Pharmacological targeting of the serotonergic system for the treatment of obesity

Abstract

The attenuation of food intake as induced by an increase in serotonergic (5-hydroxytryptamine, 5-HT) efficacy has been a target of antiobesity pharmacotherapies. However, the induction of tolerance and/or side-effects limited the clinical utility of the earliest serotonin-related medications. With the global prevalence of obesity rising, there has been renewed interest in the manipulation of the serotonergic system as a point of pharmacological intervention. The serotonin(2C) receptor (5-HT(2C)R), serotonin(1B) (rodent)/serotonin(1Dbeta) (human) receptor (5-HT(1B/1Dbeta)R) and serotonin(6) receptor (5-HT(6)R) represent the most promising serotonin receptor therapeutic targets. Canonical serotonin receptor compounds have given way to a myriad of novel receptor-selective ligands, many of which have observable anorectic effects. Here we review serotonergic compounds reducing ingestive behaviour and discuss their clinical potential for the treatment of obesity.

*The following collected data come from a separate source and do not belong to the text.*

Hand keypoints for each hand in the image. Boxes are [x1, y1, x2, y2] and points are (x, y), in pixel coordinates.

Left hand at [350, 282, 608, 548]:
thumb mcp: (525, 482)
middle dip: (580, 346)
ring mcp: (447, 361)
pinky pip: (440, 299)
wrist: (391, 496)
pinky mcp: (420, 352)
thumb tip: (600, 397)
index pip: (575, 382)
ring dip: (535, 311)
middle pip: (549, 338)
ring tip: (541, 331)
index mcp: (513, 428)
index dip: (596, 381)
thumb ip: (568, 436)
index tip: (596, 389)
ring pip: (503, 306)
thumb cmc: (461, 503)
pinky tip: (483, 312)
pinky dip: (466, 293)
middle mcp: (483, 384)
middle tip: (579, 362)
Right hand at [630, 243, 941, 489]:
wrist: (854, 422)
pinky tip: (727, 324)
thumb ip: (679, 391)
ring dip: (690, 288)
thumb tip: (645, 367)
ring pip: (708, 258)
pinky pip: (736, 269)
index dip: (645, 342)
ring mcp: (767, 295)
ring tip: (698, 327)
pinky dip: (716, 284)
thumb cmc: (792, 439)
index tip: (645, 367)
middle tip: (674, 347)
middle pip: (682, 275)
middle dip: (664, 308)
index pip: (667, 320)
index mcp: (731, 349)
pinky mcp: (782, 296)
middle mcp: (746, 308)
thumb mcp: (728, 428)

Figure 1. Proposed model of a serotonergic pathway modulating food intake

An increase in serotonin bioavailability (due to food intake or pharmacological compounds such as sibutramine and fenfluramine) or direct agonism of 5HT_2CRs and 5HT_1BRs modulates firing of pro-opiomelanocortin (POMC)/cocaine and amphetamine regulated transcript (CART) and agouti related protein (AgRP)/neuropeptide Y (NPY) neurones within the arcuate nucleus of the of the hypothalamus (ARC). Anorectic POMC neurones expressing 5HT_2CR depolarize on receptor activation and release α-melanocyte-stimulating hormone (α-MSH), which in turn activates second-order melanocortin 4 receptor (MC4R) expressing neurones, principally within the paraventricular nucleus of the hypothalamus (PVH; Balthasar et al. 2005). Concomitant activation of 5HT_1BRs expressed on orexigenic AgRP/NPY neurones within the ARC causes membrane hyperpolarization and subsequent inhibition of neuropeptide release. Inhibitory 5HT_1BR activation also attenuates inhibitory postsynaptic currents onto POMC/CART neurones further potentiating anorexigenesis. Subsequent downstream neuroendocrine signalling promotes satiety and the cessation of food intake.